### EXERCISE
I'd like the data below restated word for word, with the pictures left out.

### DATA FOR REVIEW

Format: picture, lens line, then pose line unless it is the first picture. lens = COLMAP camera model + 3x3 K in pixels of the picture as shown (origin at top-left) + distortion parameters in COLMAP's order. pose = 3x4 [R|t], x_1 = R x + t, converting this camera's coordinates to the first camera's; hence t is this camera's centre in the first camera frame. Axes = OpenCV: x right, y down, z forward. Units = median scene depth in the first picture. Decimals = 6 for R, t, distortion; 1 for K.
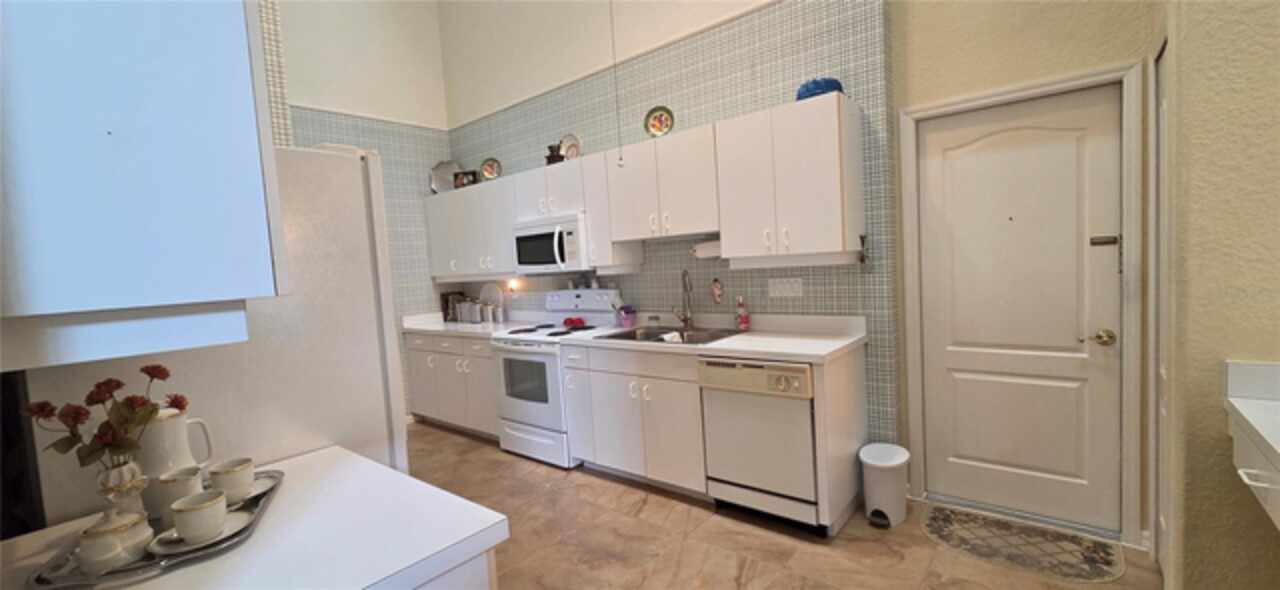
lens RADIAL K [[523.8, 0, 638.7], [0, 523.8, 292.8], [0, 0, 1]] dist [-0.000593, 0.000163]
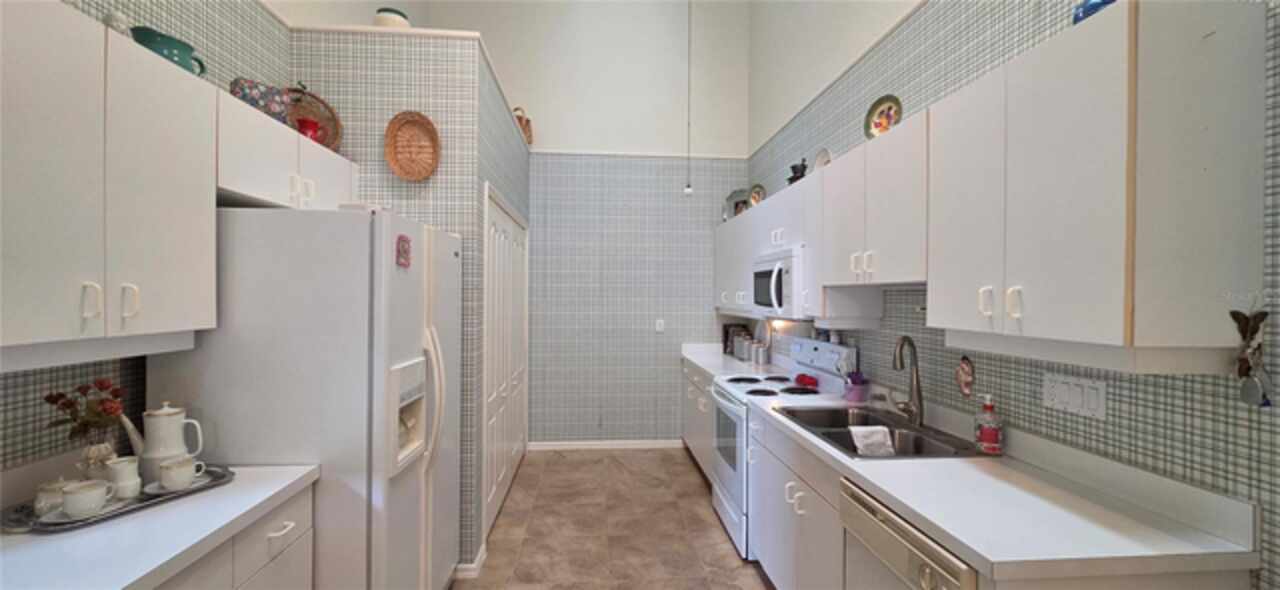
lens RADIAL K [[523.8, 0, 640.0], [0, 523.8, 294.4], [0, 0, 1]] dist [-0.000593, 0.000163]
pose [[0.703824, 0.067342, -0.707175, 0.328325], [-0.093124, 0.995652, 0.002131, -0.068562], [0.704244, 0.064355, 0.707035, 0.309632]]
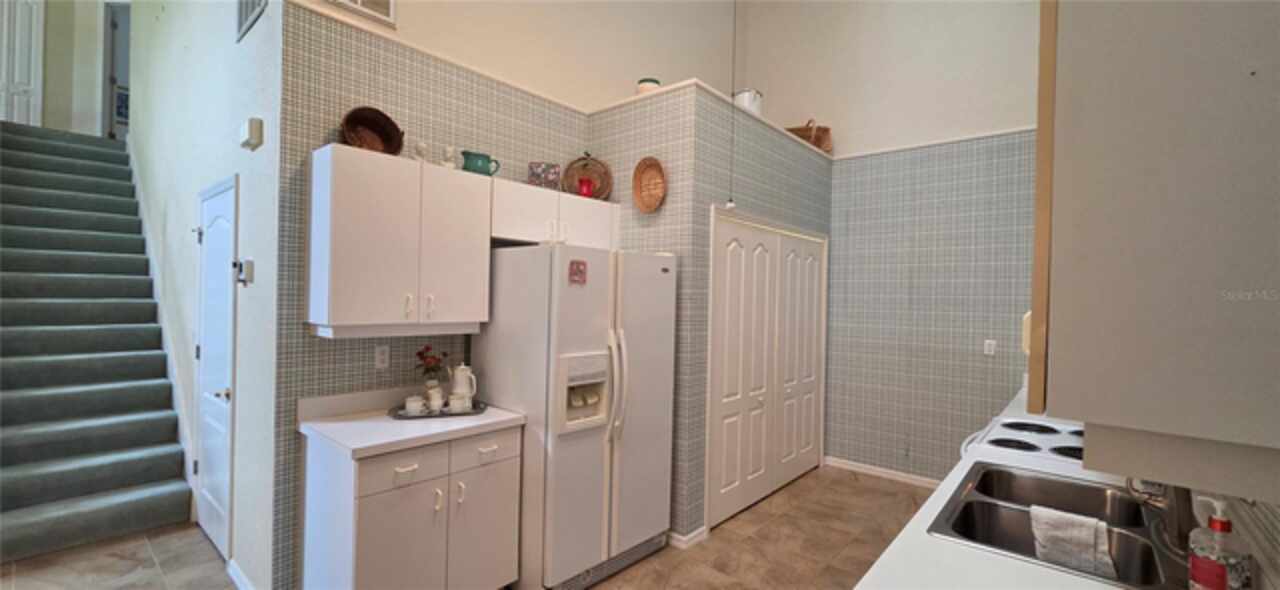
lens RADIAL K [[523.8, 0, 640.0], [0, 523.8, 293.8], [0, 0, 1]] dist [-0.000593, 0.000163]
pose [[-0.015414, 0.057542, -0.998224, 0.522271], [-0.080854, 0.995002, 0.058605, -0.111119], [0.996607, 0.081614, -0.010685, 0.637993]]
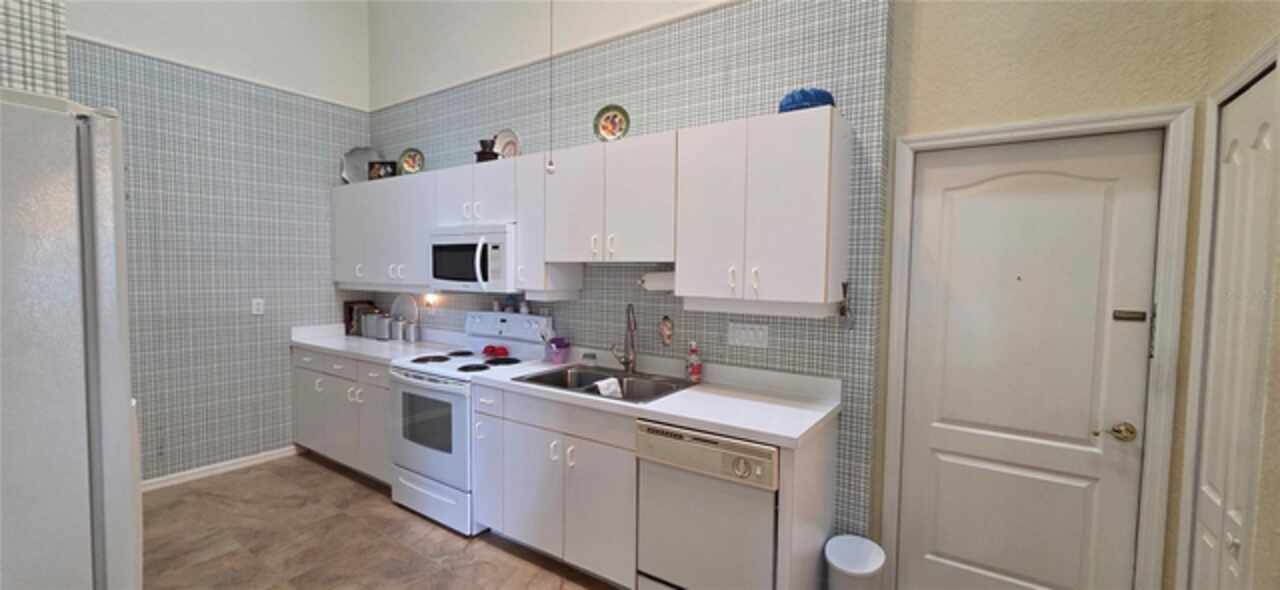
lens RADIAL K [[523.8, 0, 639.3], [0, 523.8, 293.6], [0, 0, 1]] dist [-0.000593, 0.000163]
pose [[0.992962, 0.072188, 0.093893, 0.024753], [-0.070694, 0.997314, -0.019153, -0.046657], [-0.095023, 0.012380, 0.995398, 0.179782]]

### RESPONSE TO THE TASK
Format: picture, lens line, then pose line unless it is the first picture. lens = COLMAP camera model + 3x3 K in pixels of the picture as shown (origin at top-left) + distortion parameters in COLMAP's order. pose = 3x4 [R|t], x_1 = R x + t, converting this camera's coordinates to the first camera's; hence t is this camera's centre in the first camera frame. Axes = OpenCV: x right, y down, z forward. Units = median scene depth in the first picture. Decimals = 6 for R, t, distortion; 1 for K.
lens RADIAL K [[523.8, 0, 638.7], [0, 523.8, 292.8], [0, 0, 1]] dist [-0.000593, 0.000163]
lens RADIAL K [[523.8, 0, 640.0], [0, 523.8, 294.4], [0, 0, 1]] dist [-0.000593, 0.000163]
pose [[0.703824, 0.067342, -0.707175, 0.328325], [-0.093124, 0.995652, 0.002131, -0.068562], [0.704244, 0.064355, 0.707035, 0.309632]]
lens RADIAL K [[523.8, 0, 640.0], [0, 523.8, 293.8], [0, 0, 1]] dist [-0.000593, 0.000163]
pose [[-0.015414, 0.057542, -0.998224, 0.522271], [-0.080854, 0.995002, 0.058605, -0.111119], [0.996607, 0.081614, -0.010685, 0.637993]]
lens RADIAL K [[523.8, 0, 639.3], [0, 523.8, 293.6], [0, 0, 1]] dist [-0.000593, 0.000163]
pose [[0.992962, 0.072188, 0.093893, 0.024753], [-0.070694, 0.997314, -0.019153, -0.046657], [-0.095023, 0.012380, 0.995398, 0.179782]]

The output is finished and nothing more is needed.